James Baldwin decía que “la creación más peligrosa de toda sociedad es el hombre que no tiene nada que perder”. El autor también diría que nada es más desolador, “no tener nada que perder es una manera de saber que a nadie le importás, ni a vos”. La impunidad con la que se maneja Montiel acontece en este campo, un campo muy bien trabajado por diferentes sectores, que a pesar de tener responsabilidades democráticas, saltan a la soga con la ética que conforma a los espacios que ocupan. Espacios que no son neutros. Ejecutivos, legislativos, ex funcionarios, diferentes actores políticos que hayan sido gobierno o aspiren a serlo, voces de la cultura que participan activamente mostrándose opositoras, oficialistas o que juegan a una falsa imparcialidad abusando de los eufemismos, opinión pública en general —y en particular— existen en tanto y en cuanto hay una democracia.
Olvidar esta base constitutiva no solo habilita atentados contra lo que te opones: en ese mismo acto también se atenta contra lo que garantiza tu existir en el orden social. La paradoja que revela el después del atentado a CFK es que la gran mayoría del arco opositor no es consciente de la puerta que se abrió en el momento exacto en el que un tipo intentó matar a una vicepresidenta a la vista de todos y muchos de ellos lo pusieron en duda, mientras otros directamente lo confirmaron como algo preparado.
Entendiendo que gran parte de esos nombres no provienen de la política, más aún, diría que muchos provienen de un error de la matriz, podemos hablar de ignorancia, pero la ignorancia no es ingenua ni inocente. Mucho menos gratuita si la practicas y promovés desde un lugar vital con responsabilidad democrática. Ahí, entonces, es un acto dirigido.
Andrea Marcolongo señala que la ignorancia se volvió un valor social, y responsabiliza directamente a políticos e intelectuales por cómo han vaciado palabras. “Si las palabras están en peligro, inmediatamente debemos identificarlo como un signo de la fragilidad de la manera de pensar de esa época”, advierte la escritora italiana y desde esa reflexión nos permite otro acto-reflejo: podemos ver a través de la vulgarización del lenguaje la fragilidad de los sistemas políticos.
◆ ◆ ◆ ◆ ◆
» Tarea asignada 1: Indica si cada afirmación coincide con el fragmento y responde sí o no, citando textualmente las palabras del fragmento que lo deciden: (a) Andrea Marcolongo es una escritora italiana. (b) La ignorancia es ingenua. (c) Según James Baldwin, la creación más peligrosa de toda sociedad es el hombre que no tiene nada que perder.
El fragmento y las entradas provienen de fuentes distintas.

» Datos de origen:
◆ ◆ ◆ ◆ ◆
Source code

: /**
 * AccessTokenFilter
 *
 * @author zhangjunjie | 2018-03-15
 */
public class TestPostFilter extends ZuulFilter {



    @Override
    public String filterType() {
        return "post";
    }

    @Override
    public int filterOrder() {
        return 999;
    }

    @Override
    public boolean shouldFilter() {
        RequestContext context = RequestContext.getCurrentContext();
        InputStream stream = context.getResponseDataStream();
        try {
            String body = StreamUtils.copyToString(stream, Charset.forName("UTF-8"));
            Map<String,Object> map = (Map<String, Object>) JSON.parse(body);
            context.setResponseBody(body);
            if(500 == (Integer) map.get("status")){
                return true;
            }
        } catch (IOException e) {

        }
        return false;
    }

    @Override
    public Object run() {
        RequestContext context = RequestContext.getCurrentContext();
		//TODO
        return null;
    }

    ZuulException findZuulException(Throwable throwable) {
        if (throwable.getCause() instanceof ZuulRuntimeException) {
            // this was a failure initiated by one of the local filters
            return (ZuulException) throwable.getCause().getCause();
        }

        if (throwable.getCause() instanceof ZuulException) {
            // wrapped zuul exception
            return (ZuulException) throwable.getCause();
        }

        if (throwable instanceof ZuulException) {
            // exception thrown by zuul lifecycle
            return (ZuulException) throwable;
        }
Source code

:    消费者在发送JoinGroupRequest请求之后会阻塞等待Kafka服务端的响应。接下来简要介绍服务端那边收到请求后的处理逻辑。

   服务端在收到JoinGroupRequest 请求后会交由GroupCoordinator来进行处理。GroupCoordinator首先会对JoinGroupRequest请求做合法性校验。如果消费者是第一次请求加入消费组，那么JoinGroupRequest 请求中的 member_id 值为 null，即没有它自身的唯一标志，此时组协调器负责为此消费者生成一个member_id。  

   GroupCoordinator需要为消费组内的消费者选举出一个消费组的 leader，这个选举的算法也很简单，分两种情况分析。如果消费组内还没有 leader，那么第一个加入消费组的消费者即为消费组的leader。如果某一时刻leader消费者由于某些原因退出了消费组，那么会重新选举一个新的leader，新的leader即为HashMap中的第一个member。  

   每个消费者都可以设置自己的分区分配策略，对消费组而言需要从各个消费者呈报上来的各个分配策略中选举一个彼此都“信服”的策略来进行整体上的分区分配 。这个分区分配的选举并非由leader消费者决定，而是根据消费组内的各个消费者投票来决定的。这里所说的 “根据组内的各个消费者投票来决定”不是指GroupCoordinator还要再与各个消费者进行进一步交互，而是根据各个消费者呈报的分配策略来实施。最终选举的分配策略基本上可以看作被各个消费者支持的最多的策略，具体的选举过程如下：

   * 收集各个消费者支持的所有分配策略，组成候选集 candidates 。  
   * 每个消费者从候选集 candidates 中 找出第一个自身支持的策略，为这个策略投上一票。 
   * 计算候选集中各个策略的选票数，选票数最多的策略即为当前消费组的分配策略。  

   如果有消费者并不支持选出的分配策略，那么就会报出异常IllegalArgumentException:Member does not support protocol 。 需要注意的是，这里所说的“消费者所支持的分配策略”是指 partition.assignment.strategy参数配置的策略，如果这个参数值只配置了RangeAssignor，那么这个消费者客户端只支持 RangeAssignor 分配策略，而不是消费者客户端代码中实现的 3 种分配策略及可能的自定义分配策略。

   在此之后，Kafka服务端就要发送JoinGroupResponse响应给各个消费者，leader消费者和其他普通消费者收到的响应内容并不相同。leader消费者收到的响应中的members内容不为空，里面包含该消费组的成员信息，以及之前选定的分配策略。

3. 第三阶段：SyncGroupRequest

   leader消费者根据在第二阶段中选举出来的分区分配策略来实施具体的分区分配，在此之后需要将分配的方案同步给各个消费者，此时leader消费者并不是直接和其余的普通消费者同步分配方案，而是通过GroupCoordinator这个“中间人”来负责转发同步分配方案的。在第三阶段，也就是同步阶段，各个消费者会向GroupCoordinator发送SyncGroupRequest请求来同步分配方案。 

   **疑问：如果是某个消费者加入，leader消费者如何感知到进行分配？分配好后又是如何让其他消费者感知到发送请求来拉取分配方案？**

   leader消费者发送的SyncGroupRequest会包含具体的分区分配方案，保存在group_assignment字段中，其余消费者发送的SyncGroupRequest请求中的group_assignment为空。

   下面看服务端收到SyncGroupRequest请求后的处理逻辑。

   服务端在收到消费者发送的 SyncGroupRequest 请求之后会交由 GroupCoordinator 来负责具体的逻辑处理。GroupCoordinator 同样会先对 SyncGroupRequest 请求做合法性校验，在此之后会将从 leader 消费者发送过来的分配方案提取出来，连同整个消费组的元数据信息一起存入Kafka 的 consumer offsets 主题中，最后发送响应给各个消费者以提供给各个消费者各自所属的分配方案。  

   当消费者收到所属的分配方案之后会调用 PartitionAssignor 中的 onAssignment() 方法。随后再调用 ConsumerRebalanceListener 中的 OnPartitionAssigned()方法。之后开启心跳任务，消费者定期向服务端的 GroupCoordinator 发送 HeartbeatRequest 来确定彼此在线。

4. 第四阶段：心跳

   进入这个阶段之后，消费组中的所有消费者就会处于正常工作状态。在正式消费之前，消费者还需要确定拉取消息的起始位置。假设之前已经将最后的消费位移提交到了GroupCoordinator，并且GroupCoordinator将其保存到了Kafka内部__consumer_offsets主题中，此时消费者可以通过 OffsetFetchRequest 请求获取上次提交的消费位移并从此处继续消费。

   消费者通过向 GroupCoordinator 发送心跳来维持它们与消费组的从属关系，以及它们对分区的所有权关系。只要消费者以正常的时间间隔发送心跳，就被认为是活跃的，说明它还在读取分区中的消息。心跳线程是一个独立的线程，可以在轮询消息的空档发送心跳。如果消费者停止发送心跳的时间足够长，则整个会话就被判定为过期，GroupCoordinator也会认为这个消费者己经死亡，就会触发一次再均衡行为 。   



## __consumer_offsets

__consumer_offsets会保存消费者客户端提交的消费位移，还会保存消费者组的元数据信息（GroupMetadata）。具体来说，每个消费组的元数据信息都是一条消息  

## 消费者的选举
◆ ◆ ◆ ◆ ◆
» Tarea asignada 2: Reúne todas las líneas de las entradas que contienen la cadena "body", distinguiendo entre mayúsculas y minúsculas.

» Solución 1:
(a) Sí: "advierte la escritora italiana".
(b) No: "la ignorancia no es ingenua ni inocente".
(c) Sí: "la creación más peligrosa de toda sociedad es el hombre que no tiene nada que perder".

» Solución 2:
            String body = StreamUtils.copyToString(stream, Charset.forName("UTF-8"));
            Map<String,Object> map = (Map<String, Object>) JSON.parse(body);
            context.setResponseBody(body);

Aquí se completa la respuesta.